Pierre : Les personnages d’Urariano sont de jeunes communistes. Ce sont des membres de groupes d’étudiants qui se réunissent et forment des cellules clandestines où ils sont endoctrinés avec des résumés polycopiés des théories de Marx, Lénine et Mao Tse-Tung. Certains d’entre eux ont été ou risquent d’être « démasqués » en tant que terroristes urbains. C’est le cas du nouvel ami du narrateur Luiz do Carmo et d’un autre militant, Vargas, qui a une femme enceinte et semble résigné au martyre pour la cause. Il se heurte à un agent double notoire et finit par succomber à la chasse aux sorcières. Il en va de même pour Soledad Barrett, une beauté paraguayenne issue d’une longue lignée d’anarchistes qui s’entraîne avec Fidel et Che dans la Sierra Maestra et vient à Recife pour rencontrer son horrible destin. Le roman est plein de tumulte et d’incident. Les jeunes tombent amoureux et tombent amoureux, sont obsédés par le sexe, réalisent qu’ils sont des rêveurs sans armes ni idéologie convaincante et vivent leur vie. Ils sont déprimés, ont soif de nourriture et de reconnaissance, vont au cinéma, lisent des livres, discutent de musique et écrivent de la poésie. J’ai rencontré de telles personnes à Recife.
Éric: Cela ressemble tellement à mes propres expériences dans le mouvement étudiant anti-guerre et anti-draft aux États-Unis à la même époque, sous Nixon. Croyez-moi, je me suis reconnu moi-même et mon propre cercle de camarades et d’amis dans l’inexpérience et la confusion, et la dérive idéologique de ces années.
Pierre: Les mêmes choses se produisaient alors dans beaucoup d’endroits à travers le monde.

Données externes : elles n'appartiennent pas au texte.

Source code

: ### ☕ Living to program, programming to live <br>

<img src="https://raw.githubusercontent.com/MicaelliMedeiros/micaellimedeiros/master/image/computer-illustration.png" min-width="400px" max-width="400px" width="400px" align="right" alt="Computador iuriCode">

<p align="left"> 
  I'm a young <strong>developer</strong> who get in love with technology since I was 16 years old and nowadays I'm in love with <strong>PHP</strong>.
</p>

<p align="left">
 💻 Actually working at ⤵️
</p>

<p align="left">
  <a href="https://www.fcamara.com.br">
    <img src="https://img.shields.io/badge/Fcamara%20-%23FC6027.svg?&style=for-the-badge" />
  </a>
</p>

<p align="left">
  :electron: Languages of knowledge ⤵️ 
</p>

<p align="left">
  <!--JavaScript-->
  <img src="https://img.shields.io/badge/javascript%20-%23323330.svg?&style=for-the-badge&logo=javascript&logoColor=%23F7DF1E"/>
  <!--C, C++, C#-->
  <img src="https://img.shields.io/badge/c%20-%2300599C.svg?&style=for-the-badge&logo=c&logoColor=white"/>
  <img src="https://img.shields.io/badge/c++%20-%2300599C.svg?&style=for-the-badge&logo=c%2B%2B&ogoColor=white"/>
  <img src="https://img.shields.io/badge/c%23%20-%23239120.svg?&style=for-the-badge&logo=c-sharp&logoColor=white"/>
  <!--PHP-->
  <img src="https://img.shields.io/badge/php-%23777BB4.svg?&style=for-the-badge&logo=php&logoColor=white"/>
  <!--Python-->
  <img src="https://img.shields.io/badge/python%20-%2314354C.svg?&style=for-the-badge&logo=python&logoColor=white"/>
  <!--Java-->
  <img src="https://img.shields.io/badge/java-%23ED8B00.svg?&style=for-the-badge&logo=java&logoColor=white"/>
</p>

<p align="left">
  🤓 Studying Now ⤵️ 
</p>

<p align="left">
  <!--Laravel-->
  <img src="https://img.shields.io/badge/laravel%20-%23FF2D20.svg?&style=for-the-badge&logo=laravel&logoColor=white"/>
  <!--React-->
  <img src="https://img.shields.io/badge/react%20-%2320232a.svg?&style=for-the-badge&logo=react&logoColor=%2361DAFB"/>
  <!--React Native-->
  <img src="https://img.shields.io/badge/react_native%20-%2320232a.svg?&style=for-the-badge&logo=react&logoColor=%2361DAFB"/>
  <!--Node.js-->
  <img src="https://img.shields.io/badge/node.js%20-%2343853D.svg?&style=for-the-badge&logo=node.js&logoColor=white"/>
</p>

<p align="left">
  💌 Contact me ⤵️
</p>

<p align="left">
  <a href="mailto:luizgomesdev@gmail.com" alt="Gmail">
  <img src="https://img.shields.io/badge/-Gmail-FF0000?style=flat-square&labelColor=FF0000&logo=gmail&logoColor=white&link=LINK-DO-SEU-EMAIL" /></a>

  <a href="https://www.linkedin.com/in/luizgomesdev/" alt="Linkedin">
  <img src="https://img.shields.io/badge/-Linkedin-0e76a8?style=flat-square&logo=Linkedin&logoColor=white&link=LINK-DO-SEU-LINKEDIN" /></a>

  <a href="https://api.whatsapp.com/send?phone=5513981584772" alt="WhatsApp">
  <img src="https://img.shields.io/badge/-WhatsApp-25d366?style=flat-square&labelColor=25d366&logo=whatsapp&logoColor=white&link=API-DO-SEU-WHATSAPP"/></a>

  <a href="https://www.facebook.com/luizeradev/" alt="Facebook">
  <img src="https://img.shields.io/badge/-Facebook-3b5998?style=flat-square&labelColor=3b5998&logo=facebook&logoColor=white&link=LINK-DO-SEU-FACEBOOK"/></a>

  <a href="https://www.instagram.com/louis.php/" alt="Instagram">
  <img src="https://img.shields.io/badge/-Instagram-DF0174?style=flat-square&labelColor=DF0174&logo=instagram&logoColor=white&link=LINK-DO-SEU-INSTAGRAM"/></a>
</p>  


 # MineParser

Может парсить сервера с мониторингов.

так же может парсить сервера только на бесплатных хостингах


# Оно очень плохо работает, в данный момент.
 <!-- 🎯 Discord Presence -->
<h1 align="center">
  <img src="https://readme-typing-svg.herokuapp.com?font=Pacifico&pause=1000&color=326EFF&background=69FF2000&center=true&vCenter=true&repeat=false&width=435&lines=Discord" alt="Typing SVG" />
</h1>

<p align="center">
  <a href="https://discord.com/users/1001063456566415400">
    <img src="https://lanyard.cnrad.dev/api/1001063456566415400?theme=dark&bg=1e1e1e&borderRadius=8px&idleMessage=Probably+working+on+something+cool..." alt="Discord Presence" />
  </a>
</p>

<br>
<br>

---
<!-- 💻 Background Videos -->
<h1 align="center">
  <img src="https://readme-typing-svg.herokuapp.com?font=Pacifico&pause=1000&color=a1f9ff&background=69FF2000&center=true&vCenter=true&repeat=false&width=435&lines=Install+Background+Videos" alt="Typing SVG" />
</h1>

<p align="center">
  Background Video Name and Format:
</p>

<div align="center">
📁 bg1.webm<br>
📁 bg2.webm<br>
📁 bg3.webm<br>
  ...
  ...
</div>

En 1969-70, j’enseignais à l’American School of Rio, et les choses avaient changé. Personne en dehors de la communauté américaine ne voulait me parler parce que j’avais toute la bonne foi d’un agent de la CIA – “pâle, mâle et Yale!” Traduction en cours Jeunesse sans fin a fourni la chance de rencontrer et de dialoguer avec mes homologues révolutionnaires toutes ces années plus tard. J’ai savouré l’expérience, plus que je ne peux vraiment l’exprimer avec des mots. J’espère que les lecteurs du livre le feront aussi, et beaucoup pour leurs propres raisons subjectives.
Éric: Merci, Pierre. Je pense que les lecteurs auront une bien meilleure idée de ce à quoi s’attendre lorsqu’ils mettront la main sur cette nouvelle version d’International Publishers.